As aging Baby Boomers face futures without partners, less mobility and reduced social interaction, VR could be a solution to lift them out of their misery, according to Viva Vita, an organization that seeks to improve mental health and quality of life for seniors in assisted living communities or who are homebound.
“Once we put on the headset, you can tell that they’ve never seen anything like it before,” Carleigh Berryman, founder of Viva Vita, told freethink.com. “Their mind is completely blown.”
More than 6 million people experience late-life depression due to the impact of aging both on the mental or physical abilities of seniors, according to the Centers for Disease Control and Prevention (CDC).
Depression affects about 1%-5% of the general elderly population, 13.5% in elderly who require home healthcare, and 11.5% in older hospital patients. It’s not a normal part of growing older, according to the CDC, but it’s often misdiagnosed or mistreated.
“We’ve been to Paris. We took a tour of London. We went to my hometown in Guyana. I swam with the fish, flew with the birds, and entered paintings,” said one resident of an assisted living community, which Viva Vita visits regularly. “It’s a great experience for people who are trapped in their bodies,” said another.
Viva Vita has worked with more than 300 seniors so far in Virginia, Washington D.C. and Maryland areas.
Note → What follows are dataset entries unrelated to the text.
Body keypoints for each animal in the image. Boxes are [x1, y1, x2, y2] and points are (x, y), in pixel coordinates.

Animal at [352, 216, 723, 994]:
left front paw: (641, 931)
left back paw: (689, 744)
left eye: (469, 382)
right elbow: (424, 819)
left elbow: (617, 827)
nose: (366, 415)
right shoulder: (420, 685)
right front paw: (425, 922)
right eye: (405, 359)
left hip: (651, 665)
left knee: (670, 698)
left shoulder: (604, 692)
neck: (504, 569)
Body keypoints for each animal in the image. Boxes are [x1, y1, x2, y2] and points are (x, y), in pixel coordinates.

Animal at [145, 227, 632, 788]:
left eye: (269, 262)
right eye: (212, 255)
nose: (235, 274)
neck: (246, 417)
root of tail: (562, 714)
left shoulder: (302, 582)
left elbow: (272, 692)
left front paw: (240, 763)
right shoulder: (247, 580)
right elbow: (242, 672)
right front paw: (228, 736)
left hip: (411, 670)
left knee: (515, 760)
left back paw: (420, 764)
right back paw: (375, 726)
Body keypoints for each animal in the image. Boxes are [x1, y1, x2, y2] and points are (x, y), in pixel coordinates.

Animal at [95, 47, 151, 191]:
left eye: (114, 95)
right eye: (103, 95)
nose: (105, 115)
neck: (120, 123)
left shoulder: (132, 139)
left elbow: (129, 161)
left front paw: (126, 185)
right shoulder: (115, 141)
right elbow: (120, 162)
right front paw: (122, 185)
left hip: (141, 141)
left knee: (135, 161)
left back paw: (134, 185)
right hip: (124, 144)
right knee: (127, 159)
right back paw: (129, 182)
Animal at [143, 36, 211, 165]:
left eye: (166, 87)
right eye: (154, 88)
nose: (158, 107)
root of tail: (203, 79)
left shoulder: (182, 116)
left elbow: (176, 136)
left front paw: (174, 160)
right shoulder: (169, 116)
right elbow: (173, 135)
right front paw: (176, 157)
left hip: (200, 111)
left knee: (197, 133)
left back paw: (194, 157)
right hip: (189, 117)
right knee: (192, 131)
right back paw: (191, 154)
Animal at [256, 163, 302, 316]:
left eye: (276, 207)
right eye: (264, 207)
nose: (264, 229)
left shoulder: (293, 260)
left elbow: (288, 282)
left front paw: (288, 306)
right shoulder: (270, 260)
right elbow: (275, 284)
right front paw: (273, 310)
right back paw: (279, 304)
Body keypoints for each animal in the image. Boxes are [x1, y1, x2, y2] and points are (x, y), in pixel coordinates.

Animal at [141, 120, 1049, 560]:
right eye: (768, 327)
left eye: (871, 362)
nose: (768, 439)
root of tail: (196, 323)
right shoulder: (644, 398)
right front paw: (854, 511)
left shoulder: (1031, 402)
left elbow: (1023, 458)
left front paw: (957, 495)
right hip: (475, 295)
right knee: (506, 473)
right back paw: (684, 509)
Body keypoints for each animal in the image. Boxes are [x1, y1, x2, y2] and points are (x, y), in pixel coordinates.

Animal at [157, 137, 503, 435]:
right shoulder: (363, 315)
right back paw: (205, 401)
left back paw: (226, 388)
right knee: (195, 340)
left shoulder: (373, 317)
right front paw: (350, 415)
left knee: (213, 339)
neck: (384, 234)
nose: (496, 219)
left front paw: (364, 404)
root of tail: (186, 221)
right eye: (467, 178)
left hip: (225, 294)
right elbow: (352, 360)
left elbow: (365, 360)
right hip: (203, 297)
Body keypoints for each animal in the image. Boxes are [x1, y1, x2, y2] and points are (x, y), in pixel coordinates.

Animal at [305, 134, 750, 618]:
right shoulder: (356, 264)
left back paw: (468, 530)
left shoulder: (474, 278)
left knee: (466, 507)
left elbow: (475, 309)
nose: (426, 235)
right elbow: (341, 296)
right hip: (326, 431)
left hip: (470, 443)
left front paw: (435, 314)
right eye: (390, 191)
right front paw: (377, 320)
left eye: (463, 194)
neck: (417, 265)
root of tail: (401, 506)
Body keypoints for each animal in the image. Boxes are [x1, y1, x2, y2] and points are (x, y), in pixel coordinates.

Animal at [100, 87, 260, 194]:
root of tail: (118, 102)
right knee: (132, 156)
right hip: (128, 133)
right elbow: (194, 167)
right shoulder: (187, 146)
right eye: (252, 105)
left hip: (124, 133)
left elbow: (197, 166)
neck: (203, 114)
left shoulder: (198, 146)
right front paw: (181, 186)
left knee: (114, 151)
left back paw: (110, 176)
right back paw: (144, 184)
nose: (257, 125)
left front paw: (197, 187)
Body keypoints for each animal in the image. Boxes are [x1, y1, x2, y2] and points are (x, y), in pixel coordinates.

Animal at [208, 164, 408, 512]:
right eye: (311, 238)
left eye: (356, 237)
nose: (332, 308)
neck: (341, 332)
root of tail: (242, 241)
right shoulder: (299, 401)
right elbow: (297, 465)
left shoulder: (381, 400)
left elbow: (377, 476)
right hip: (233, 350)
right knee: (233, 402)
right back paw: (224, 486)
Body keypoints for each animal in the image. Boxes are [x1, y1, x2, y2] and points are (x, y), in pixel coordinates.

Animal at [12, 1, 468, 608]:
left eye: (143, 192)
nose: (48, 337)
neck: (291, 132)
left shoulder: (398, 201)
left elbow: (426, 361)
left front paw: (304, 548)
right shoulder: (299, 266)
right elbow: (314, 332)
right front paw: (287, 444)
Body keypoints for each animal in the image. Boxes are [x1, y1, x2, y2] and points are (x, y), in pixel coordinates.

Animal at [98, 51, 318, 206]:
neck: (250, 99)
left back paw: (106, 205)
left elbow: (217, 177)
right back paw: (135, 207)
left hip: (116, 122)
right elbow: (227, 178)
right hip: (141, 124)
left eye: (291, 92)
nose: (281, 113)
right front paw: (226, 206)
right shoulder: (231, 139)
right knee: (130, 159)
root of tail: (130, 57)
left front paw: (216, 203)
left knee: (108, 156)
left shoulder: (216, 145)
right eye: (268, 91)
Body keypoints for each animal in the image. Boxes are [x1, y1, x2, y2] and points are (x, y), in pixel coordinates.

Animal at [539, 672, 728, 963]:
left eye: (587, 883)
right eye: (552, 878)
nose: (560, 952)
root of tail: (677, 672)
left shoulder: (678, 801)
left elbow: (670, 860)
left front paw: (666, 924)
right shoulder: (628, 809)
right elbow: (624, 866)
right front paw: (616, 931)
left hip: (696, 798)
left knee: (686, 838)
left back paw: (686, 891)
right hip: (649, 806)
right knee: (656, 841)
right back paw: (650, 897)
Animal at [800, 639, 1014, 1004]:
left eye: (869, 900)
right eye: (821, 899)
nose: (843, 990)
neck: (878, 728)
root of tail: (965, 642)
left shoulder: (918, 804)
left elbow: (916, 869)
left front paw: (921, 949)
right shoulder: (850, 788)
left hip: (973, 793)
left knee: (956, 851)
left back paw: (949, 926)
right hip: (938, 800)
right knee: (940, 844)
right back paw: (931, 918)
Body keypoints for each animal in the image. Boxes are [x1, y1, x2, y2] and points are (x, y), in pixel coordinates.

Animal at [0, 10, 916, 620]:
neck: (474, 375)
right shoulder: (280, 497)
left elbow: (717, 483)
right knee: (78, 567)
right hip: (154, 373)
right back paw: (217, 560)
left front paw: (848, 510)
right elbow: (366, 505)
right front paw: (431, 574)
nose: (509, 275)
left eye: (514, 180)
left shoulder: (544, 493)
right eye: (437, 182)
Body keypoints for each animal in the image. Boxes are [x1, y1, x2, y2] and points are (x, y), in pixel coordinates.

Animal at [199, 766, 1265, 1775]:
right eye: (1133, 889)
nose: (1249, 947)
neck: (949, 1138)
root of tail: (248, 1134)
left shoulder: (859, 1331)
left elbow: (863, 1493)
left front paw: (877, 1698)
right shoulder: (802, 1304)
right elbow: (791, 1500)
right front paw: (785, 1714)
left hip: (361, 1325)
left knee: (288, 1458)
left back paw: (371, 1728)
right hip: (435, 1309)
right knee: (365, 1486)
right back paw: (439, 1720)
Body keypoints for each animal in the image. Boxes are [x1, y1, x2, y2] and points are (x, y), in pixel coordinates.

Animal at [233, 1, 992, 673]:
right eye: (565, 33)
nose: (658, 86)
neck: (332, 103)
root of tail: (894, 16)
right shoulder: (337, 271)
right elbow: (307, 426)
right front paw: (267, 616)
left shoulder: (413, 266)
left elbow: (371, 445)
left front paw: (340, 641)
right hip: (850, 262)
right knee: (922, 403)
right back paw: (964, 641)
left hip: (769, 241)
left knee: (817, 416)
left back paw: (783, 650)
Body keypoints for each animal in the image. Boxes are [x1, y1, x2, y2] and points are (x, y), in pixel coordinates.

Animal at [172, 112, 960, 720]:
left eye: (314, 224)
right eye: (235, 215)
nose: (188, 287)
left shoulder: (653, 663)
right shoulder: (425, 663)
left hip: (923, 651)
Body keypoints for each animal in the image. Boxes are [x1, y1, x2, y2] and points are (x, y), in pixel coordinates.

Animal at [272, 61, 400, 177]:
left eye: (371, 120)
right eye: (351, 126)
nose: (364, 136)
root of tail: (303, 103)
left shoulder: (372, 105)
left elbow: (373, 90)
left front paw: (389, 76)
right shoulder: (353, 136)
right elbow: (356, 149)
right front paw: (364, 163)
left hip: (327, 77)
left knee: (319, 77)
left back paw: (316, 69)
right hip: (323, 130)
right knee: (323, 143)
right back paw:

Their goal is to collect data with systems for measuring, recording, and tracking the impact, to promote its use. Berryman wants participants to track and monitor their progress on mood, energy levels, and feelings of positivity during repeat sessions.
“As virtual reality technology improves, it will bolster our ability to treat loneliness and depression in seniors, improving their quality of life in the golden years,” Berryman said.